A quick note on Lorca before I move on to the other plot line in Choose Your Pain. As I may have mentioned, I really didn't care about him until now. However, the story of his ship going down did a lot for him in my eyes. It makes his desire to save the universe, and win the war at any cost, a much more human endeavour. After he tells that story, Lorca becomes a man with a desperate, and dangerous, saviour complex rather than just a military man with an 'ends justify the means' moral philosophy. I'm not saying this makes him a better man but it makes him a more interesting man in much the same way that Burnham is a more interesting character because of her logical drive.

Meanwhile, Saru takes command, and pushes the Discovery's crew to rescue Lorca at any cost.

A few weeks ago, [personal profile] monanotlisa mentioned in the comments that for Star Trek: Discovery to be an ensemble show it needed to invest in all its characters. And I remember thinking that Discovery didn't seem like it wanted to be an ensemble show; it's the Michael Burnham show on purpose. Choose Your Pain is where that starts to change, and the decision to split Lorca from the rest of the crew allows it to start developing characters like Saru a little bit more.

Personally, I prefer when Michael is the focus of the show but I'll take the occasional episode where we see the world from other character's points of view. So, seeing Saru take on the captaincy, and get invested in being a successful captain, really started to bring him to life.
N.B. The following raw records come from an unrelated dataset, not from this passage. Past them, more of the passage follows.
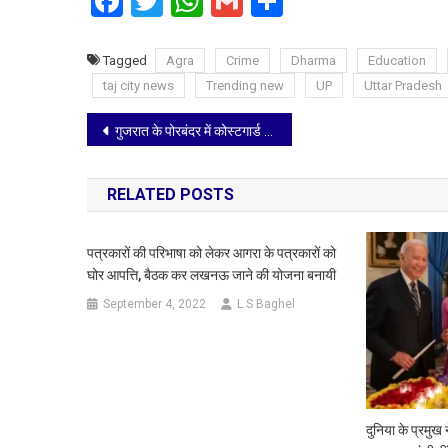
Facebook
Twitter
WhatsApp
Gmail
Share
Tagged
Agra
Crime
Dharma
Education
taj city news
Trending new
UP
Uttar Pradesh
Post
गुजरात के पोरबंदर में कोस्टगार्ड का हेलिकॉप्टर रूटीन ट्रेनिंग के दौरान क्रैश, तीन लोगों की मौत
navigation
RELATED POSTS
पत्रकारों की परिभाषा को लेकर आगरा के पत्रकारों को
घोर आपत्ति, बैठक कर लखनऊ जाने की योजना बनायी
September 4, 2022
L.S Baghel
दुनिया के प्रमुख 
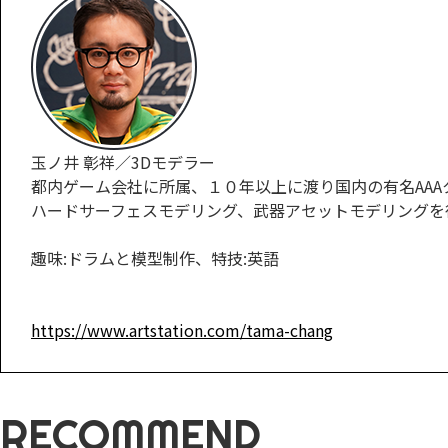
玉ノ井 彰祥／3Dモデラー
都内ゲーム会社に所属、１０年以上に渡り国内の有名AA
ハードサーフェスモデリング、武器アセットモデリングを
趣味:ドラムと模型制作、特技:英語
https://www.artstation.com/tama-chang
RECOMMEND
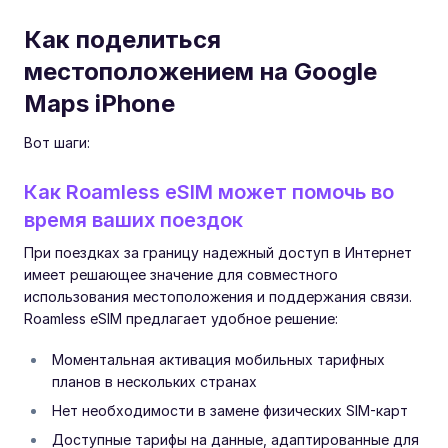
Как поделиться
местоположением на Google
Maps iPhone
Вот шаги:
Как Roamless eSIM может помочь во
время ваших поездок
При поездках за границу надежный доступ в Интернет
имеет решающее значение для совместного
использования местоположения и поддержания связи.
Roamless eSIM предлагает удобное решение:
Моментальная активация мобильных тарифных
планов в нескольких странах
Нет необходимости в замене физических SIM-карт
Доступные тарифы на данные, адаптированные для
Especially when he realises that although he may have succeeded he hasn't necessarily been the 'good' captain Georgiou would have taught him to be. It's also interesting to see that when given the chance to lead he chooses to prioritise an 'ends justify the means' strategy - happily sacrificing Ripper's health for Lorca's safety, even when it is pointed out to him that he is going against the very philosophy at the heart of Starfleet. Considering everyone's objections to Michael's own strategy of mutiny for the good of all this is interesting.

And of course, I loved seeing Saru and Burnham make up friendship-wise. She gave him Georgiou's telescope. He told her he's not afraid of her. They talked about Georgiou and acknowledged she was important to both of them. And Saru shared his thwarted personal development dreams with Michael. It was so lovely. I look forward to their tentative friendship taking place alongside an occasionally antagonistic relationship.

During Saru's captaincy, Michael, Tilly, Stamets, and Dr. Culber fight to keep Ripper any more pain. This introduces another reason why separating Lorca from him crew is narratively necessary. With each jump the Discovery makes, Ripper is deteriorating. Michael wants to stop using the tardigrade, and instead find an alternative source of power, with the intention of releasing Ripper for good. Mr 'Save the universe at any cost' is just as unlikely listen to her arguments as Saru. However, confronting, and disobeying, Lorac is likely to come with many more consequences for everyone involved. So, this third plot strand, which allows the viewer to see the more caring side of Michael and Stamets, and ends this god awful treatment of Ripper which seems incompatible with Starfleet's very soul, can only really happen without Lorca around.

By the way, it's really nice to see Michael forming relationships in this episode. It seems like she's gathering her people around her now. Tilly, and Saru are nailed on comrades. And even Stamets and the doctor have warmed up to her because of her involvement in Ripper's case (and her logical, scientific prowess). It heartens me to see her less isolated because I worry about Lorca's influence over her, and having a range of other people in her corner can only do her good. Also, I'm so worried about Stamets after the mirror twin thing happened, and I think Michael is probably one of the people most equipped to help him if this all turns extra terrifying (she's smart is why). I'd like anything she has to do to really mean something on an intimate, personal level so I hope they continue to grow in each other's regard.

So, on I go to episode six cheerily titled Lethe which apparently means 'oblivion'. So, I'm sure nothing on the horrifying level of eye injections, or Klingon romance, will happen in this one, right? *whistles*.